■ **EXERCISE**
Pictures aside, every line of the listing should be given again exactly.

■ **DATA FOR REVIEW**
-*-
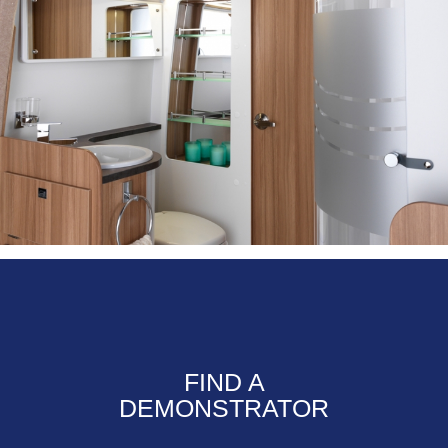
FIND A
DEMONSTRATOR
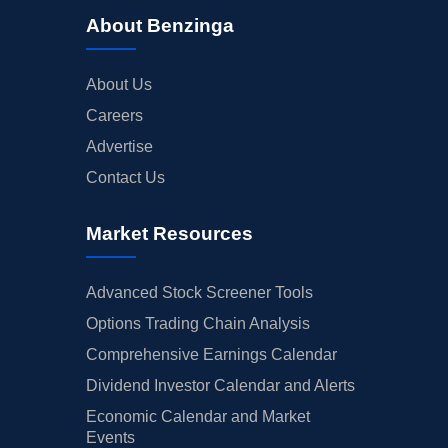
About Benzinga
About Us
Careers
Advertise
Contact Us
Market Resources
Advanced Stock Screener Tools
Options Trading Chain Analysis
Comprehensive Earnings Calendar
Dividend Investor Calendar and Alerts
Economic Calendar and Market
Events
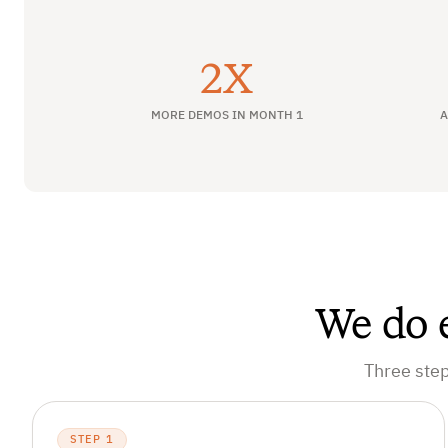
2X
MORE DEMOS IN MONTH 1
A
We do e
Three step
STEP 1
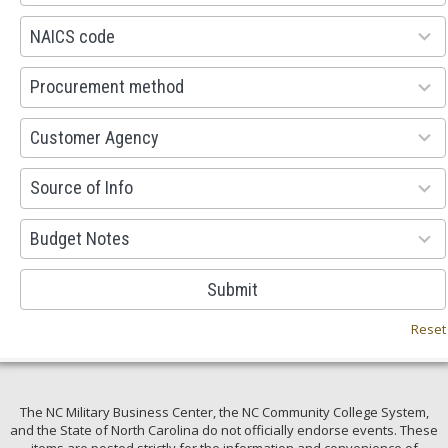
available
100
NAICS code
results
available
100
Procurement method
results
available
53
Customer Agency
results
available
100
Source of Info
results
available
38
Budget Notes
results
available
Submit
Reset
The NC Military Business Center, the NC Community College System,
and the State of North Carolina do not officially endorse events. These
items are posted strictly for the information and convenience of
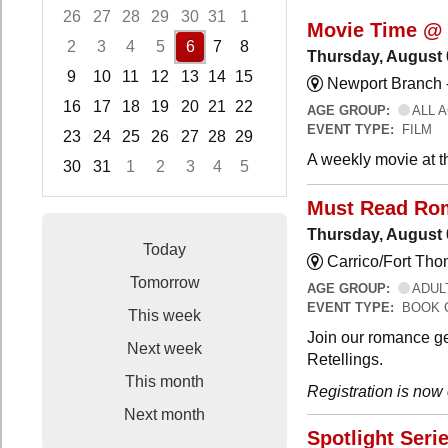
26
27
28
29
30
31
1
Movie Time @ 
2
3
4
5
6
7
8
Thursday, August 
9
10
11
12
13
14
15
Newport Branch 
16
17
18
19
20
21
22
AGE GROUP:
ALL 
EVENT TYPE:
FILM
23
24
25
26
27
28
29
A weekly movie at t
30
31
1
2
3
4
5
Focused Thursday, August 6, 2026
Must Read Ro
Thursday, August 
Today
Carrico/Fort Th
Tomorrow
AGE GROUP:
ADUL
EVENT TYPE:
BOOK 
This week
Join our romance ge
Next week
Retellings.
This month
Registration is now
Next month
Spotlight Seri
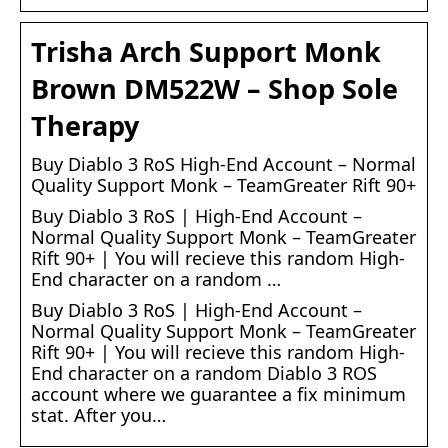
Trisha Arch Support Monk
Brown DM522W – Shop Sole
Therapy
Buy Diablo 3 RoS High-End Account – Normal
Quality Support Monk – TeamGreater Rift 90+
Buy Diablo 3 RoS | High-End Account –
Normal Quality Support Monk – TeamGreater
Rift 90+ | You will recieve this random High-
End character on a random …
Buy Diablo 3 RoS | High-End Account –
Normal Quality Support Monk – TeamGreater
Rift 90+ | You will recieve this random High-
End character on a random Diablo 3 ROS
account where we guarantee a fix minimum
stat. After you…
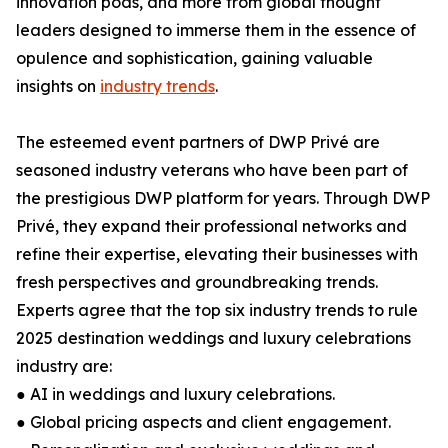
innovation pods, and more from global thought
leaders designed to immerse them in the essence of
opulence and sophistication, gaining valuable
insights on
industry trends
.
The esteemed event partners of DWP Privé are
seasoned industry veterans who have been part of
the prestigious DWP platform for years. Through DWP
Privé, they expand their professional networks and
refine their expertise, elevating their businesses with
fresh perspectives and groundbreaking trends.
Experts agree that the top six industry trends to rule
2025 destination weddings and luxury celebrations
industry are:
● AI in weddings and luxury celebrations.
● Global pricing aspects and client engagement.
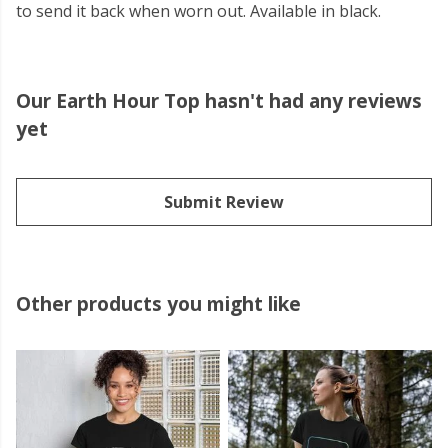
to send it back when worn out. Available in black.
Our Earth Hour Top hasn't had any reviews
yet
Submit Review
Other products you might like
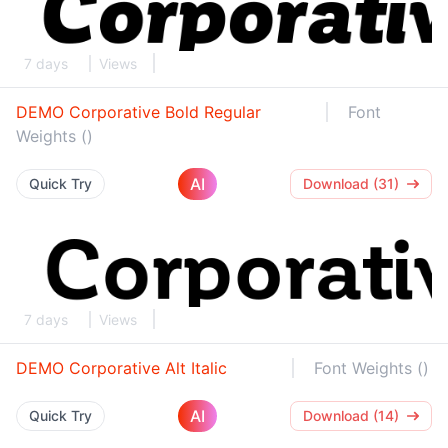
7 days
Views
DEMO Corporative Bold Regular
Font
Weights ()
AI
Quick Try
Download (31)
7 days
Views
DEMO Corporative Alt Italic
Font Weights ()
AI
Quick Try
Download (14)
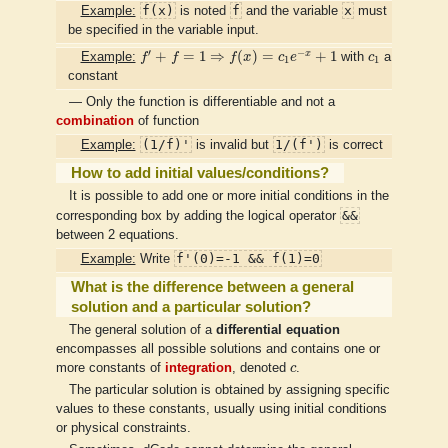
f(x)
f
x
Example:
is noted
and the variable
must
be specified in the variable input.
f
′
+
f
=
1
⇒
f
(
x
)
=
c
1
e
−
x
+
1
c
1
′
−
x
+
=
1
⇒
(
)
=
+
1
Example:
f
f
f
x
c
e
with
c
a
1
1
constant
— Only the function is differentiable and not a
combination
of function
(1/f)'
1/(f')
Example:
is invalid but
is correct
How to add initial values/conditions?
It is possible to add one or more initial conditions in the
&&
corresponding box by adding the logical operator
between 2 equations.
f'(0)=-1 && f(1)=0
Example:
Write
What is the difference between a general
solution and a particular solution?
The general solution of a
differential equation
encompasses all possible solutions and contains one or
c
more constants of
integration
, denoted
c
.
The particular solution is obtained by assigning specific
values to these constants, usually using initial conditions
or physical constraints.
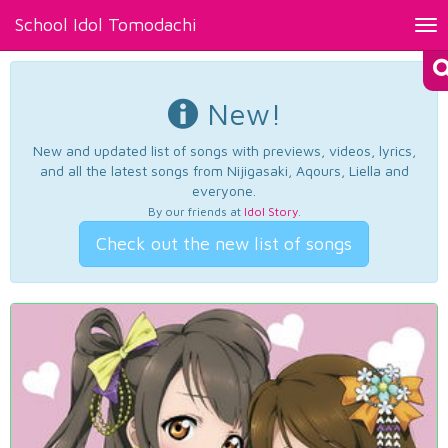
School Idol Tomodachi
Tog
nav
New!
New and updated list of songs with previews, videos, lyrics,
and all the latest songs from Nijigasaki, Aqours, Liella and
everyone.
By our friends at
Idol Story
.
Check out the new list of songs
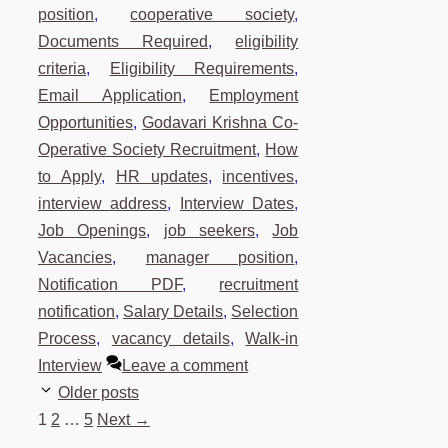
position
,
cooperative society
,
Documents Required
,
eligibility
criteria
,
Eligibility Requirements
,
Email Application
,
Employment
Opportunities
,
Godavari Krishna Co-
Operative Society Recruitment
,
How
to Apply
,
HR updates
,
incentives
,
interview address
,
Interview Dates
,
Job Openings
,
job seekers
,
Job
Vacancies
,
manager position
,
Notification PDF
,
recruitment
notification
,
Salary Details
,
Selection
Process
,
vacancy details
,
Walk-in
Interview
Leave a comment
Older posts
Page
Page
Page
1
2
…
5
Next
→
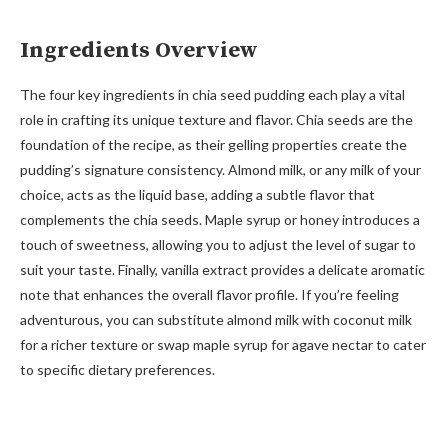
Ingredients Overview
The four key ingredients in chia seed pudding each play a vital
role in crafting its unique texture and flavor. Chia seeds are the
foundation of the recipe, as their gelling properties create the
pudding’s signature consistency. Almond milk, or any milk of your
choice, acts as the liquid base, adding a subtle flavor that
complements the chia seeds. Maple syrup or honey introduces a
touch of sweetness, allowing you to adjust the level of sugar to
suit your taste. Finally, vanilla extract provides a delicate aromatic
note that enhances the overall flavor profile. If you’re feeling
adventurous, you can substitute almond milk with coconut milk
for a richer texture or swap maple syrup for agave nectar to cater
to specific dietary preferences.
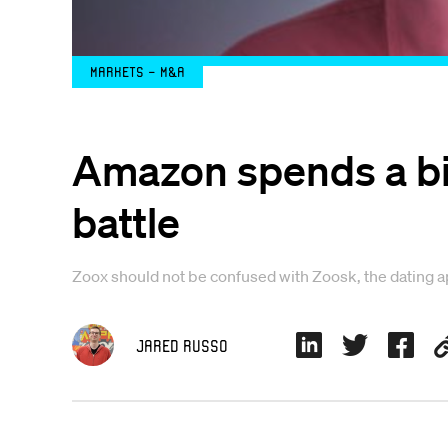
Markets - M&A
Amazon spends a bill
battle
Zoox should not be confused with Zoosk, the dating 
Jared Russo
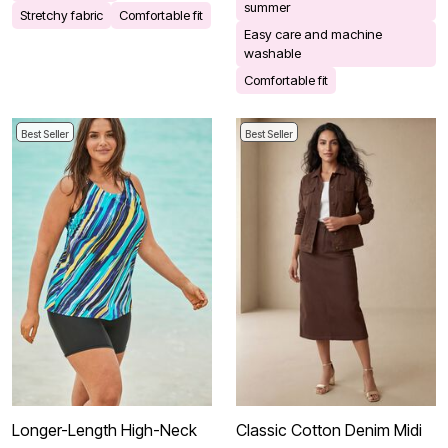
summer
Stretchy fabric
Comfortable fit
Easy care and machine
washable
Comfortable fit
Best Seller
Best Seller
Longer-Length High-Neck
Classic Cotton Denim Midi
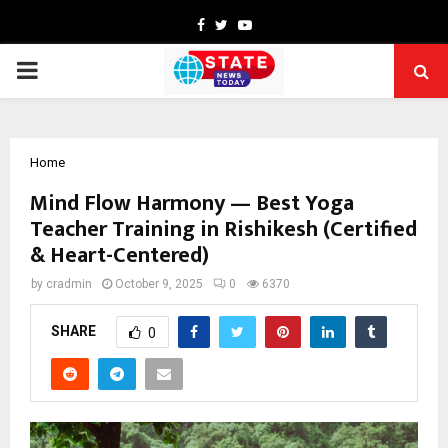
Facebook
Twitter
Youtube
PRIMARY
MENU
Home
Mind Flow Harmony — Best Yoga
Teacher Training in Rishikesh (Certified
& Heart-Centered)
by
cradmin
October 9, 2025
0
6370
SHARE
0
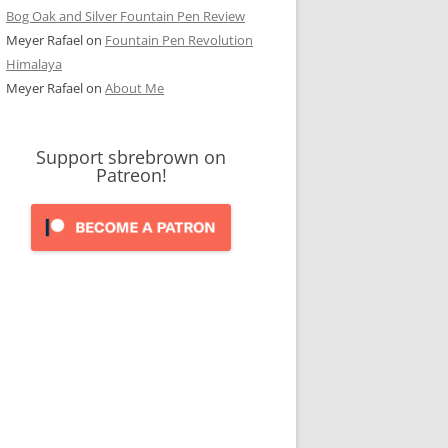
Bog Oak and Silver Fountain Pen Review
Meyer Rafael
on
Fountain Pen Revolution
Himalaya
Meyer Rafael
on
About Me
Support sbrebrown on
Patreon!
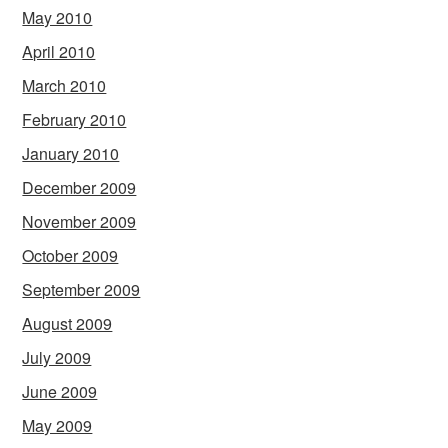
May 2010
April 2010
March 2010
February 2010
January 2010
December 2009
November 2009
October 2009
September 2009
August 2009
July 2009
June 2009
May 2009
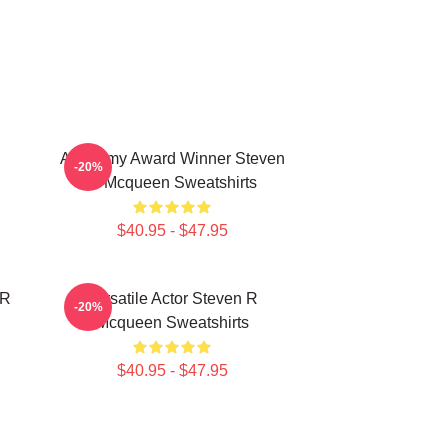
Academy Award Winner Steven
-20%
R Mcqueen Sweatshirts
$40.95 - $47.95
 R
Versatile Actor Steven R
-20%
Mcqueen Sweatshirts
$40.95 - $47.95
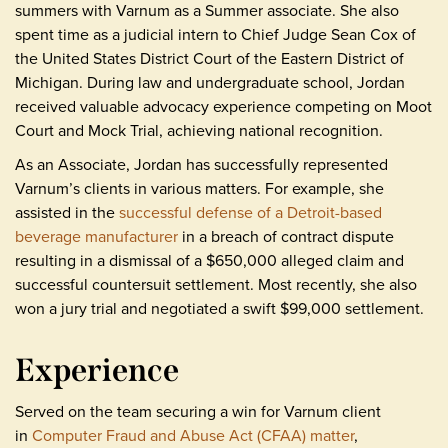
summers with Varnum as a Summer associate. She also
spent time as a judicial intern to Chief Judge Sean Cox of
the United States District Court of the Eastern District of
Michigan. During law and undergraduate school, Jordan
received valuable advocacy experience competing on Moot
Court and Mock Trial, achieving national recognition.
As an Associate, Jordan has successfully represented
Varnum’s clients in various matters. For example, she
assisted in the
successful defense of a Detroit-based
beverage manufacturer
in a breach of contract dispute
resulting in a dismissal of a $650,000 alleged claim and
successful countersuit settlement. Most recently, she also
won a jury trial and negotiated a swift $99,000 settlement.
Experience
Served on the team securing a win for Varnum client
in
Computer Fraud and Abuse Act (CFAA) matter
,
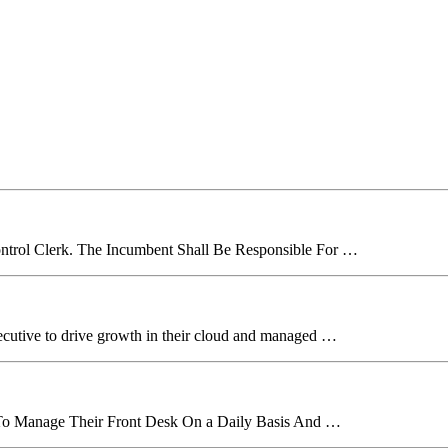
ntrol Clerk. The Incumbent Shall Be Responsible For …
xecutive to drive growth in their cloud and managed …
r To Manage Their Front Desk On a Daily Basis And …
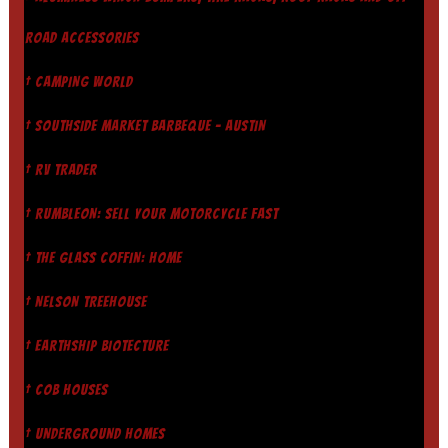
ROAD ACCESSORIES
† CAMPING WORLD
† SOUTHSIDE MARKET BARBEQUE - AUSTIN
† RV TRADER
† RUMBLEON: SELL YOUR MOTORCYCLE FAST
† THE GLASS COFFIN: HOME
† NELSON TREEHOUSE
† EARTHSHIP BIOTECTURE
† COB HOUSES
† UNDERGROUND HOMES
-*-
■ **THE ANSWER**
FIND A
DEMONSTRATOR
About Benzinga
About Us
Careers
Advertise
Contact Us
Market Resources
Advanced Stock Screener Tools
Options Trading Chain Analysis
Comprehensive Earnings Calendar
Dividend Investor Calendar and Alerts
Economic Calendar and Market
Events
2X
MORE DEMOS IN MONTH 1
A
We do e
Three step
STEP 1
available
100
NAICS code
results
available
100
Procurement method
results
available
53
Customer Agency
results
available
100
Source of Info
results
available
38
Budget Notes
results
available
Submit
Reset
The NC Military Business Center, the NC Community College System,
and the State of North Carolina do not officially endorse events. These
items are posted strictly for the information and convenience of
26
27
28
29
30
31
1
Movie Time @ 
2
3
4
5
6
7
8
Thursday, August 
9
10
11
12
13
14
15
Newport Branch 
16
17
18
19
20
21
22
AGE GROUP:
ALL 
EVENT TYPE:
FILM
23
24
25
26
27
28
29
A weekly movie at t
30
31
1
2
3
4
5
Focused Thursday, August 6, 2026
Must Read Ro
Thursday, August 
Today
Carrico/Fort Th
Tomorrow
AGE GROUP:
ADUL
EVENT TYPE:
BOOK 
This week
Join our romance ge
Next week
Retellings.
This month
Registration is now
Next month
Spotlight Seri
Trisha Arch Support Monk
Brown DM522W – Shop Sole
Therapy
Buy Diablo 3 RoS High-End Account – Normal
Quality Support Monk – TeamGreater Rift 90+
Buy Diablo 3 RoS | High-End Account –
Normal Quality Support Monk – TeamGreater
Rift 90+ | You will recieve this random High-
End character on a random …
Buy Diablo 3 RoS | High-End Account –
Normal Quality Support Monk – TeamGreater
Rift 90+ | You will recieve this random High-
End character on a random Diablo 3 ROS
account where we guarantee a fix minimum
stat. After you…
innovation pods, and more from global thought
leaders designed to immerse them in the essence of
opulence and sophistication, gaining valuable
insights on
industry trends
.
The esteemed event partners of DWP Privé are
seasoned industry veterans who have been part of
the prestigious DWP platform for years. Through DWP
Privé, they expand their professional networks and
refine their expertise, elevating their businesses with
fresh perspectives and groundbreaking trends.
Experts agree that the top six industry trends to rule
2025 destination weddings and luxury celebrations
industry are:
● AI in weddings and luxury celebrations.
● Global pricing aspects and client engagement.
to send it back when worn out. Available in black.
Our Earth Hour Top hasn't had any reviews
yet
Submit Review
Other products you might like
7 days
Views
DEMO Corporative Bold Regular
Font
Weights ()
AI
Quick Try
Download (31)
7 days
Views
DEMO Corporative Alt Italic
Font Weights ()
AI
Quick Try
Download (14)
f(x)
f
x
Example:
is noted
and the variable
must
be specified in the variable input.
f
′
+
f
=
1
⇒
f
(
x
)
=
c
1
e
−
x
+
1
c
1
′
−
x
+
=
1
⇒
(
)
=
+
1
Example:
f
f
f
x
c
e
with
c
a
1
1
constant
— Only the function is differentiable and not a
combination
of function
(1/f)'
1/(f')
Example:
is invalid but
is correct
How to add initial values/conditions?
It is possible to add one or more initial conditions in the
&&
corresponding box by adding the logical operator
between 2 equations.
f'(0)=-1 && f(1)=0
Example:
Write
What is the difference between a general
solution and a particular solution?
The general solution of a
differential equation
encompasses all possible solutions and contains one or
c
more constants of
integration
, denoted
c
.
The particular solution is obtained by assigning specific
values to these constants, usually using initial conditions
or physical constraints.
School Idol Tomodachi
Tog
nav
New!
New and updated list of songs with previews, videos, lyrics,
and all the latest songs from Nijigasaki, Aqours, Liella and
everyone.
By our friends at
Idol Story
.
Check out the new list of songs
position
,
cooperative society
,
Documents Required
,
eligibility
criteria
,
Eligibility Requirements
,
Email Application
,
Employment
Opportunities
,
Godavari Krishna Co-
Operative Society Recruitment
,
How
to Apply
,
HR updates
,
incentives
,
interview address
,
Interview Dates
,
Job Openings
,
job seekers
,
Job
Vacancies
,
manager position
,
Notification PDF
,
recruitment
notification
,
Salary Details
,
Selection
Process
,
vacancy details
,
Walk-in
Interview
Leave a comment
Older posts
Page
Page
Page
1
2
…
5
Next
→
Ingredients Overview
The four key ingredients in chia seed pudding each play a vital
role in crafting its unique texture and flavor. Chia seeds are the
foundation of the recipe, as their gelling properties create the
pudding’s signature consistency. Almond milk, or any milk of your
choice, acts as the liquid base, adding a subtle flavor that
complements the chia seeds. Maple syrup or honey introduces a
touch of sweetness, allowing you to adjust the level of sugar to
suit your taste. Finally, vanilla extract provides a delicate aromatic
note that enhances the overall flavor profile. If you’re feeling
adventurous, you can substitute almond milk with coconut milk
for a richer texture or swap maple syrup for agave nectar to cater
to specific dietary preferences.
Markets - M&A
Amazon spends a bill
battle
Zoox should not be confused with Zoosk, the dating 
Jared Russo
summer
Stretchy fabric
Comfortable fit
Easy care and machine
washable
Comfortable fit
Best Seller
Best Seller
Longer-Length High-Neck
Classic Cotton Denim Midi
Facebook
Twitter
Youtube
PRIMARY
MENU
Home
Mind Flow Harmony — Best Yoga
Teacher Training in Rishikesh (Certified
& Heart-Centered)
by
cradmin
October 9, 2025
0
6370
SHARE
0
Bog Oak and Silver Fountain Pen Review
Meyer Rafael
on
Fountain Pen Revolution
Himalaya
Meyer Rafael
on
About Me
Support sbrebrown on
Patreon!
May 2010
April 2010
March 2010
February 2010
January 2010
December 2009
November 2009
October 2009
September 2009
August 2009
July 2009
June 2009
May 2009
Academy Award Winner Steven
-20%
R Mcqueen Sweatshirts
$40.95 - $47.95
 R
Versatile Actor Steven R
-20%
Mcqueen Sweatshirts
$40.95 - $47.95
summers with Varnum as a Summer associate. She also
spent time as a judicial intern to Chief Judge Sean Cox of
the United States District Court of the Eastern District of
Michigan. During law and undergraduate school, Jordan
received valuable advocacy experience competing on Moot
Court and Mock Trial, achieving national recognition.
As an Associate, Jordan has successfully represented
Varnum’s clients in various matters. For example, she
assisted in the
successful defense of a Detroit-based
beverage manufacturer
in a breach of contract dispute
resulting in a dismissal of a $650,000 alleged claim and
successful countersuit settlement. Most recently, she also
won a jury trial and negotiated a swift $99,000 settlement.
Experience
Served on the team securing a win for Varnum client
in
Computer Fraud and Abuse Act (CFAA) matter
,
ntrol Clerk. The Incumbent Shall Be Responsible For …
xecutive to drive growth in their cloud and managed …
r To Manage Their Front Desk On a Daily Basis And …
ROAD ACCESSORIES
† CAMPING WORLD
† SOUTHSIDE MARKET BARBEQUE - AUSTIN
† RV TRADER
† RUMBLEON: SELL YOUR MOTORCYCLE FAST
† THE GLASS COFFIN: HOME
† NELSON TREEHOUSE
† EARTHSHIP BIOTECTURE
† COB HOUSES
† UNDERGROUND HOMES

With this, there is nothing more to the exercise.